Just a followup to this question:
If I submit tasks, specifying the
workers-argument with a list of 3 workers,
for example like this,
n = 3
from distributed import get_worker
a = client.run(lambda: get_worker().address)
w = list(a)[:n]
[‘tls://10.8.10.3:43645’, ‘tls://10.8.102.2:44437’, ‘tls://10.8.103.3:42395’]
for lat, lon in zip(lats, lons):
results = client.submit(function, lat, lon,
workers = w,
allow_other_workers = False
what can then be a reason for the distribution of tasks becoming inefficient?
Taskstream with `workers` = `w`
Taskstream when cluster is scaled down to 3, and `workers` = None, for comparison
I’m a bit lost with your screenshots, the tasks profile (length of green bars) look very different, so I’m not sure what to answer.
I just tested on a
LocalCluster with he following code:
from distributed import Client
client = Client(n_workers=8)
time.sleep(random.random() * 2.0)
n = 3
w = list(client.cluster.workers)[:n]
for i in range(100):
futures.append(client.submit(my_func,i, pure=False, workers=w, allow_other_workers = False))
results = client.gather(futures)
My method for specifying Workers is different than yours because this wasn’t working. But using this code, the occupancy of the Workers I specified looks good in the dashboard.
Maybe it’s a scale problem?
Yes I agree the screenshots maybe were confusing. In the two examples, the calculation is the same, and number of workers is the same, so my question is why the cluster computed them differently.

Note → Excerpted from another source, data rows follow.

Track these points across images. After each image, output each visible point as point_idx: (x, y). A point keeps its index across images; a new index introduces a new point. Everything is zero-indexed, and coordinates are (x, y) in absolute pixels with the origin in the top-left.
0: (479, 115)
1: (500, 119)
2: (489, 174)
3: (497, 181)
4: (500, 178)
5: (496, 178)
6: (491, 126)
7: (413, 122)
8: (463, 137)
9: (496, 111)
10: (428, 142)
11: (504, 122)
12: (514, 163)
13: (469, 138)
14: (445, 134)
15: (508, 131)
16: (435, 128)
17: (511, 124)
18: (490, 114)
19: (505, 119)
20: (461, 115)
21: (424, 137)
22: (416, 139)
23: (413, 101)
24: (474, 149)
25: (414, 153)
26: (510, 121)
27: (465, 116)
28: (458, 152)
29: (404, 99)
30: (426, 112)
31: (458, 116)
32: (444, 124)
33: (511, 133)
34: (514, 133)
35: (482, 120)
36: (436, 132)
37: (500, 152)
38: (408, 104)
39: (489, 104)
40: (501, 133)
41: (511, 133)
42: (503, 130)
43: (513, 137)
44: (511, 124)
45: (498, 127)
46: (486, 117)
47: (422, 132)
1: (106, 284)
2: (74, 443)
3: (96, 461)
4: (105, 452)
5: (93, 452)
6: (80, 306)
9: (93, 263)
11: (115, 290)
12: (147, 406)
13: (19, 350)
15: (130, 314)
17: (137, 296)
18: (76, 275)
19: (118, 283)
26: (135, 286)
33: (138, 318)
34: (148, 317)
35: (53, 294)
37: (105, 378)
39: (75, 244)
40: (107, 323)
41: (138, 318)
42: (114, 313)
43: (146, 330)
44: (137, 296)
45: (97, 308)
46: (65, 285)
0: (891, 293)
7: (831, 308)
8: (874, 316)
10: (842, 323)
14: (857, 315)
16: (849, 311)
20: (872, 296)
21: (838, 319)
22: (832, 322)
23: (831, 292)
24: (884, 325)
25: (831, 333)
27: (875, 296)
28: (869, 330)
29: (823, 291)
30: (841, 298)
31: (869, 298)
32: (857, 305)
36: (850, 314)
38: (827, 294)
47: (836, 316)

w = list(client.cluster.workers)[:n], gives me
AttributeError: 'GatewayCluster' object has no attribute 'workers'. So I use
client.run(lambda: get_worker().address) since I could not find any other API-way. Do you know of other alternatives?
Great, I retried with
pure=False. Not able to point exactly to what else I did different. But it seems the computation looks good now, so I should close this. Thanks again!